*** Opening of GIVEN RECORDS ***

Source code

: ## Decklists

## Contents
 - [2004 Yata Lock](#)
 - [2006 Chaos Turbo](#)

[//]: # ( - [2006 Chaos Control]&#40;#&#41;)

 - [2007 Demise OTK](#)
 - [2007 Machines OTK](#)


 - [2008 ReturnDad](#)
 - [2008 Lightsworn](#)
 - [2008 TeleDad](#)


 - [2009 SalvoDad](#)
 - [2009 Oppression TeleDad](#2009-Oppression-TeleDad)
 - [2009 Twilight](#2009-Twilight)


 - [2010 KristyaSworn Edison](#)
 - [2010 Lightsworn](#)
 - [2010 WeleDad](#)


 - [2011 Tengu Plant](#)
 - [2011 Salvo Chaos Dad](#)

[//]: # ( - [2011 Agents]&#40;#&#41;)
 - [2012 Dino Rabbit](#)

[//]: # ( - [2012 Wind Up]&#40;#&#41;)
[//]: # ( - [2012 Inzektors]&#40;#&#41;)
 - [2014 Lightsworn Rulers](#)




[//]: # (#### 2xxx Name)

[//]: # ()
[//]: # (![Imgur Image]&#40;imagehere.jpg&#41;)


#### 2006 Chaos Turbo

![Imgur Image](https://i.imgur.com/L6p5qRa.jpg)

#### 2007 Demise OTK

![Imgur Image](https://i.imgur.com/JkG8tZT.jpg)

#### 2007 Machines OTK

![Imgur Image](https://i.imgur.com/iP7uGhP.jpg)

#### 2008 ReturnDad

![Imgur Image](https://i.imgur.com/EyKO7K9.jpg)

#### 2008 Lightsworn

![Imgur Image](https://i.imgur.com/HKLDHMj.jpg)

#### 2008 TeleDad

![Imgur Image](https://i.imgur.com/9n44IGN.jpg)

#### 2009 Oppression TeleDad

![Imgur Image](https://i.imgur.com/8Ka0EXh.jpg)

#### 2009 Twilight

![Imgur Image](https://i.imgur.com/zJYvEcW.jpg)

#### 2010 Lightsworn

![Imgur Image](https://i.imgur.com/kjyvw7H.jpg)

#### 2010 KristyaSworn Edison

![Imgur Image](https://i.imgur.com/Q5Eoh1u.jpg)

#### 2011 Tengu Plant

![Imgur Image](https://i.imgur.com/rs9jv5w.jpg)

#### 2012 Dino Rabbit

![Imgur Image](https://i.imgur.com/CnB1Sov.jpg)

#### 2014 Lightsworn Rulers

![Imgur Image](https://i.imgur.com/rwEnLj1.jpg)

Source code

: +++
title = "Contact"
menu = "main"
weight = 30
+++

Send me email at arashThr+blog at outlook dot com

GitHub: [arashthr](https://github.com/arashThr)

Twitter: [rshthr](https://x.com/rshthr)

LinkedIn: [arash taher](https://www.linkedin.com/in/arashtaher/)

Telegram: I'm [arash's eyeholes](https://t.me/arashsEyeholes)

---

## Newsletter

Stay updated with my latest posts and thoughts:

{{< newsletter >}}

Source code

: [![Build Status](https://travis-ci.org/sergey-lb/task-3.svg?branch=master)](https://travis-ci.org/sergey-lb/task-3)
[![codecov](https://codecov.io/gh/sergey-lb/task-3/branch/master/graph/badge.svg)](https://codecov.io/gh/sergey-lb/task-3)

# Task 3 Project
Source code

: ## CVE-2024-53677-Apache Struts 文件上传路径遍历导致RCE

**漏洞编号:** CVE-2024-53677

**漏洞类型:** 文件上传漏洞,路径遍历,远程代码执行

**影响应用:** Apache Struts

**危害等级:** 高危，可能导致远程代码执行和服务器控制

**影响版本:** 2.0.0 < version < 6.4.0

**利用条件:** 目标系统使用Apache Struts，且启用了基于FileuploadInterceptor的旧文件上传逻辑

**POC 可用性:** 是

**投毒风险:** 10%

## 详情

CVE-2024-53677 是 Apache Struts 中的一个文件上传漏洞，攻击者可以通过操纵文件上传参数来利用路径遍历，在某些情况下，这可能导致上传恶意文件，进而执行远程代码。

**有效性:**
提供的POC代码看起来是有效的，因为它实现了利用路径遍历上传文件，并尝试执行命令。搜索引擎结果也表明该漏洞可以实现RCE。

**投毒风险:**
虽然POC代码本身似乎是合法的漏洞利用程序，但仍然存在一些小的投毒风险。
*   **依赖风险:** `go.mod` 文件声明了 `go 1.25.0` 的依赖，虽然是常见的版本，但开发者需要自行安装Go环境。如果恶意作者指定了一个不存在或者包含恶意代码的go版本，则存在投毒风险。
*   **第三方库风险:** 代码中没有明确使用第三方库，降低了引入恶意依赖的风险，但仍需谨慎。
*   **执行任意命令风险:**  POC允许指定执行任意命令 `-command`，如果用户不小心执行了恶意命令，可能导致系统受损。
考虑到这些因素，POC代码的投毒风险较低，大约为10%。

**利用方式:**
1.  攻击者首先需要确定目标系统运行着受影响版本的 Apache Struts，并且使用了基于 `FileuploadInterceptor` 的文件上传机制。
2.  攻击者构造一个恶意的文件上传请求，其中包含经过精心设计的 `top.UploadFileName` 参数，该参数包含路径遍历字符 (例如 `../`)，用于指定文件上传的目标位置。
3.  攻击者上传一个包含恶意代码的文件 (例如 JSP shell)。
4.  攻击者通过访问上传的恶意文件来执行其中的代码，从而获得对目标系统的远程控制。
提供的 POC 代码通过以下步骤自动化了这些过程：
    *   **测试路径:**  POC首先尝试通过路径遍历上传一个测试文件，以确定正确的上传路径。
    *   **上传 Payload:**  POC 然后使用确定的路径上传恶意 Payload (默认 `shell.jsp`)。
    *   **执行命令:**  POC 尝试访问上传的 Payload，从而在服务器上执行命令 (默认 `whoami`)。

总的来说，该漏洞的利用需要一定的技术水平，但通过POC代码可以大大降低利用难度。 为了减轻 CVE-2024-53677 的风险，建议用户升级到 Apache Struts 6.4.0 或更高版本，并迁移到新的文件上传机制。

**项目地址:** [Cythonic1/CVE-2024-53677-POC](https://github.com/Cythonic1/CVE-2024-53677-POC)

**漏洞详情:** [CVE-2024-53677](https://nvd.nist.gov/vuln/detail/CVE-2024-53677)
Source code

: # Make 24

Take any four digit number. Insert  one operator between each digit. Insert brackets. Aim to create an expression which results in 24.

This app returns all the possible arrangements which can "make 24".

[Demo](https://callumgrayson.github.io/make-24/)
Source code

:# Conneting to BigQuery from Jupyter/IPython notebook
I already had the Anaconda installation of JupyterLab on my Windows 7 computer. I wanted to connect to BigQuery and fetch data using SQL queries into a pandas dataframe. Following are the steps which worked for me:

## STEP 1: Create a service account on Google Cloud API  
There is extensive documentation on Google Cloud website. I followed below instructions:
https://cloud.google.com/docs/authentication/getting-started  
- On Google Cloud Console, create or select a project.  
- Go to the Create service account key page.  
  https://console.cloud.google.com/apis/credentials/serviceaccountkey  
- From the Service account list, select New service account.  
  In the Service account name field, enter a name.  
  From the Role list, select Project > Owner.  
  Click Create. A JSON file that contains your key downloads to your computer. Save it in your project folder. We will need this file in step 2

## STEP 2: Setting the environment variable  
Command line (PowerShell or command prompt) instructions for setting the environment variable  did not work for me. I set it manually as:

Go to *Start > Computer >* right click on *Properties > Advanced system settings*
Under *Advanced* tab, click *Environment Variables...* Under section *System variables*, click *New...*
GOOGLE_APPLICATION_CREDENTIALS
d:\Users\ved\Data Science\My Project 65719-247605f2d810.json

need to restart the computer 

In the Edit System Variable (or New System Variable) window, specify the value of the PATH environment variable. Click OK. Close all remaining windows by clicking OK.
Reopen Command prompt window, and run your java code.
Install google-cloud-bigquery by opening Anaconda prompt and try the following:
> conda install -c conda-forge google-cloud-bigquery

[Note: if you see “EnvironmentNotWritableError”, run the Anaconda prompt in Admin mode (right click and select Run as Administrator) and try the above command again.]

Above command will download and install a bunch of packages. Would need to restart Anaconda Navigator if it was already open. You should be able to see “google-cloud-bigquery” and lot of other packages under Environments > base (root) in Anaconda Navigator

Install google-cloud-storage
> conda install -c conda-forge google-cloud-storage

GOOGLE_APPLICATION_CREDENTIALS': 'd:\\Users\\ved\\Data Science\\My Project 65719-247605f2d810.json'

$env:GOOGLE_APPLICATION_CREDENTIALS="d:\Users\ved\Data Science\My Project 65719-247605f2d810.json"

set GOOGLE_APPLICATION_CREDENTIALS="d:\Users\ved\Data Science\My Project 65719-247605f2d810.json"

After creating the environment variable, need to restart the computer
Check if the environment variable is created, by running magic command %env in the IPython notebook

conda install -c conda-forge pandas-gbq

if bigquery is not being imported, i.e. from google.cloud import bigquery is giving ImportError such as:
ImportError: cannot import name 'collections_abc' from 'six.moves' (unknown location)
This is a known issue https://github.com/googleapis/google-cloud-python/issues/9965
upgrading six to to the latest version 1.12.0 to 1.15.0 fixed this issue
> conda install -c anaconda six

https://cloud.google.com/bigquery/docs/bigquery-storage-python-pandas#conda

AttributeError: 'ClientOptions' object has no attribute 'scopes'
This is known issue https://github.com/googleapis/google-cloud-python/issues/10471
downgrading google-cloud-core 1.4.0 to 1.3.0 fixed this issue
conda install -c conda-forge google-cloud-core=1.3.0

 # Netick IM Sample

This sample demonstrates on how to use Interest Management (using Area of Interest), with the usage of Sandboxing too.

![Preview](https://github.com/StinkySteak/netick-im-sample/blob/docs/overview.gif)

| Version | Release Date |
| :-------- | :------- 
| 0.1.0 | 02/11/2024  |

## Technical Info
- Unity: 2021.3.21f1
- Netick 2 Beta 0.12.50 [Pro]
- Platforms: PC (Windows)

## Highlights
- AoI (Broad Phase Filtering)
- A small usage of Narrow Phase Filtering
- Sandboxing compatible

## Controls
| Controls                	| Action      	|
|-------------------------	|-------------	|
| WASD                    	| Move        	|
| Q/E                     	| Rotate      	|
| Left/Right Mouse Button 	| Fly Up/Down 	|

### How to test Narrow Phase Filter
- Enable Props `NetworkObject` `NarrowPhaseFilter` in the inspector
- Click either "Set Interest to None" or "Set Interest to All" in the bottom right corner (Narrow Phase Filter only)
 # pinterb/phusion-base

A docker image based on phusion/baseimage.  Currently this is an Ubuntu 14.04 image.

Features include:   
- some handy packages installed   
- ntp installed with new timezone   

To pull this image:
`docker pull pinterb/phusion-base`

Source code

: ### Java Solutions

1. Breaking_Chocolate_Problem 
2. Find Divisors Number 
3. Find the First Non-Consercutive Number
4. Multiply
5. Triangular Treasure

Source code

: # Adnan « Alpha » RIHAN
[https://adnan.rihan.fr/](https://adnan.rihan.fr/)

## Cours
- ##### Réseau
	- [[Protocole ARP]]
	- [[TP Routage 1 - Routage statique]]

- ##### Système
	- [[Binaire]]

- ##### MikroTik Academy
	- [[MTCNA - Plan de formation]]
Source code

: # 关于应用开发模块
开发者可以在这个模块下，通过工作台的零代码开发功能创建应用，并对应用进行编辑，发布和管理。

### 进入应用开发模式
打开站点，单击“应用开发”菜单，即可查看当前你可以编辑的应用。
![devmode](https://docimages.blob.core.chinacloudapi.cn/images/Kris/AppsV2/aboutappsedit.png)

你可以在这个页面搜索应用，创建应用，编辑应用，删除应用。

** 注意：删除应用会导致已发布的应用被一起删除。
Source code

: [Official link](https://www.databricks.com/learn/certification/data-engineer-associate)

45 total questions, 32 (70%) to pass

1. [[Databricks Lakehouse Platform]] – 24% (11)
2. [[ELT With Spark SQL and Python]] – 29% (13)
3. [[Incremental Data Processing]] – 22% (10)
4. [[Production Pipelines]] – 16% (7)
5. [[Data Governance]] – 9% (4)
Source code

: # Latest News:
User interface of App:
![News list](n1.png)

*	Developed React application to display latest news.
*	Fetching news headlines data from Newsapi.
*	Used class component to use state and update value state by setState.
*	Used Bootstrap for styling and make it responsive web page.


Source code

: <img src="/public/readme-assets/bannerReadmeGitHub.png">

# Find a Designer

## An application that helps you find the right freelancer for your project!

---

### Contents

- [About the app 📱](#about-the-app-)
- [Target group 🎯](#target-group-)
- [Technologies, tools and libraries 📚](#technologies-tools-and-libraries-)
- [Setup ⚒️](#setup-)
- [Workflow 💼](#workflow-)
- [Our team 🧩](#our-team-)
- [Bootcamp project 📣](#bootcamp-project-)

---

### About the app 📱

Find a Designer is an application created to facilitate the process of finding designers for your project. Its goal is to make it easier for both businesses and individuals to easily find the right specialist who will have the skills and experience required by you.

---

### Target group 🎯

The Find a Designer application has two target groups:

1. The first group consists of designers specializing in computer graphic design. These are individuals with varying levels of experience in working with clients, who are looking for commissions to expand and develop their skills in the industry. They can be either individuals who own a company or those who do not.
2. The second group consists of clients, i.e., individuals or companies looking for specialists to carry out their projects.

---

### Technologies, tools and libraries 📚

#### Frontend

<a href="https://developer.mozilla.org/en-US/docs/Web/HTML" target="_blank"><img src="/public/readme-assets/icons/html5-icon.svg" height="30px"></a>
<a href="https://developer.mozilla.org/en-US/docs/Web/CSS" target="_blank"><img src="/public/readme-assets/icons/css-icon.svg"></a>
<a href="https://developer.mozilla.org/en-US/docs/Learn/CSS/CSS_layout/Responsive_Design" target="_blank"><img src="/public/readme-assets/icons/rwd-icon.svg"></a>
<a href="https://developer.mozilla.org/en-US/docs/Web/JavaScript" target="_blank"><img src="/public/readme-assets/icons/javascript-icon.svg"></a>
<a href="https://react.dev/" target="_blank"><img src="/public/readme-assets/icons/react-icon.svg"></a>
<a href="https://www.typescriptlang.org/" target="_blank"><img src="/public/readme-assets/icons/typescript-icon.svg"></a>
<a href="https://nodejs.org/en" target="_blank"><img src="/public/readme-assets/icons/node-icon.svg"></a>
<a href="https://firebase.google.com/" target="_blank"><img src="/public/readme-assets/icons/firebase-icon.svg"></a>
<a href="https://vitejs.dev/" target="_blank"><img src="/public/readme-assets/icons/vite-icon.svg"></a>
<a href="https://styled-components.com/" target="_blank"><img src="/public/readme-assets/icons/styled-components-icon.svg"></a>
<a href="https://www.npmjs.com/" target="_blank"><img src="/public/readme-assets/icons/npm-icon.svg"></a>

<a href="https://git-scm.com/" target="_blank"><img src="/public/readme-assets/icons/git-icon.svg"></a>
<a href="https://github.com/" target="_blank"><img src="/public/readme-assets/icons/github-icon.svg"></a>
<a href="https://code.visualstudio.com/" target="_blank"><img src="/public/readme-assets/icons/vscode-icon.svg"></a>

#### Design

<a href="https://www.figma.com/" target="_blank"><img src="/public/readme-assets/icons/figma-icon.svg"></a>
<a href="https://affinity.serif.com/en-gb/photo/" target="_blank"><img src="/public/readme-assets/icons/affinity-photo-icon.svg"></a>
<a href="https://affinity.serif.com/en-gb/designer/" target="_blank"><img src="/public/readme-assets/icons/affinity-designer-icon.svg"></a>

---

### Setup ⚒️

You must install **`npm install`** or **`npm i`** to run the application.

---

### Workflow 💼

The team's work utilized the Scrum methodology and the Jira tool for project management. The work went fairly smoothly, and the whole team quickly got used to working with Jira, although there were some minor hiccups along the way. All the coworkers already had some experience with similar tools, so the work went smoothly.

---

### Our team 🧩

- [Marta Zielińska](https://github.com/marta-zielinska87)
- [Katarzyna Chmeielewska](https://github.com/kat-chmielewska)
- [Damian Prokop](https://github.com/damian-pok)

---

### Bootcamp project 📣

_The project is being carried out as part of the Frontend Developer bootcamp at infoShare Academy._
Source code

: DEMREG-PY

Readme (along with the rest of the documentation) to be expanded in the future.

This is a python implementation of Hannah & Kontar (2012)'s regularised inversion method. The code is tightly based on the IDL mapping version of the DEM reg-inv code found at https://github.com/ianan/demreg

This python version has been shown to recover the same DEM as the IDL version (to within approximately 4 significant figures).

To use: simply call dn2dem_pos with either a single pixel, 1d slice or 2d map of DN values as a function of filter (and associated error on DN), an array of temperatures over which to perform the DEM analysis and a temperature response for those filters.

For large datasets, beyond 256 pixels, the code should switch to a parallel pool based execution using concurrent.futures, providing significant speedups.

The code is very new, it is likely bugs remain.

*** Close of GIVEN RECORDS ***

> **AIM OF THE TASK**: Scan the material and collect every line that contains "Interest".

> **YOUR SOLUTION**:
This sample demonstrates on how to use Interest Management (using Area of Interest), with the usage of Sandboxing too.
- Click either "Set Interest to None" or "Set Interest to All" in the bottom right corner (Narrow Phase Filter only)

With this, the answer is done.